Of course, without strong academic programs, fine arts, and athletics, our graduating students no longer have the scholarship opportunities available to student athletes, musicians, artists, actors, and scholars.
In 2020, it could be likely that thousands of students and their families have had to find new ways to get to and from school because bus service could be limited to only those students we are required by law to transport. Student attendance, which we already struggle to keep up, would likely go down, and some students could end up walking unsafe routes to try to get to school.
Without relief from dramatic budget cuts, we may need to go the route of many Oklahoma school districts and implement a four-day school week could cause child care pricing to increase significantly in response to the higher demand. Children could also be left unattended while parents work. Learning would suffer because longer weekends would lead to additional learning loss.
By 2020, economic development in Tulsa — and throughout Oklahoma — could be stifled. Our incoming talent pipeline would be damaged, and employers could be finding it incredibly difficult to retain top-notch talent. Companies would likely reevaluate their future growth prospects in our state and new business attraction or development could be halted. Our college students would likely put in four years here to graduate and leave to seek their futures elsewhere, exacerbating the brain drain we already experience.
If this description of 2020 seems like a bleak future to you, that’s because it would be. I wish I were being hyperbolic. Unfortunately, I know our budget well enough to know the very real cuts we have had to make and have had to contemplate.
It’s also a future that starts with the decisions that our state leaders must make to begin to turn back a decade of funding cuts before it’s too late for a reinvestment to make a difference.
We are all looking to our state leaders to identify sustainable revenue. Addressing our state’s structural deficit and reinvesting in education is the bare minimum of what we need to get our state back on track. Even the best case scenario that our state leaders have considered for a teacher salary increase is not adequate to pay educators what they deserve as the stewards of our next generation of leaders.
Every Oklahoman should be asking their state legislators to take action. Visit www.oklegislature.gov and look them up. After you call them, tell your friends and ask them to make a call too. Share it on Facebook. Post it on Twitter. Send a group text. Go old school and call your friends and family. Put it in the church bulletin. Seek and encourage action, not just worry or complaint from our neighbors. And then do it all again tomorrow and every single day until our state creates a viable and sustainable plan to reinvest in our schools.

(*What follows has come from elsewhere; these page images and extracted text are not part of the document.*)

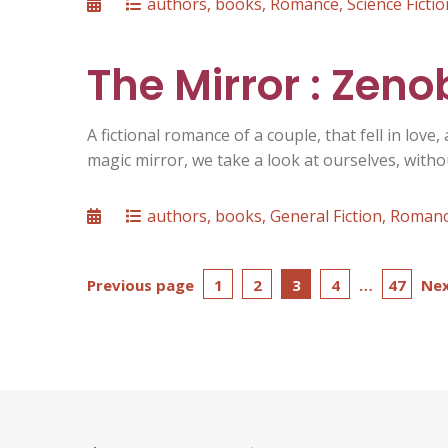
Posted
Categories
authors
,
books
,
Romance
,
Science Fictio
on
The Mirror : Zen
A fictional romance of a couple, that fell in love,
magic mirror, we take a look at ourselves, with
Posted
Categories
authors
,
books
,
General Fiction
,
Roman
on
Posts
Page
Page
Page
Page
Page
Previous page
1
2
3
4
…
47
Nex
pagination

Sometimes people ask me if I’ve lost hope. I can genuinely tell you that I absolutely have not. I came home because I believe in Tulsa and in Tulsans. I came home to be a part of Tulsa’s revitalization and to ensure our school district is contributing mightily to that. To do that, we need our state’s support to adequately fund our schools. Our city is an incredible place to live — we have a low cost of living, beautiful parks, attractions like Guthrie Green, the Philbrook Museum, and Cain’s Ballroom, a thriving music and arts community, and even the Center of the Universe! Of course, the greatest resource we have in Tulsa are the incredible people who make up our community. Imagine instead what Tulsa could be with a world-class public education system. We would be unstoppable.
We are on the move as city, and Tulsa Public Schools has incredible momentum and is already seeing results from the work we’ve been doing. So yes, I have hope – boundless hope. I believe in our collective ability to solve this problem and continue forward together to make Tulsa a destination for excellence.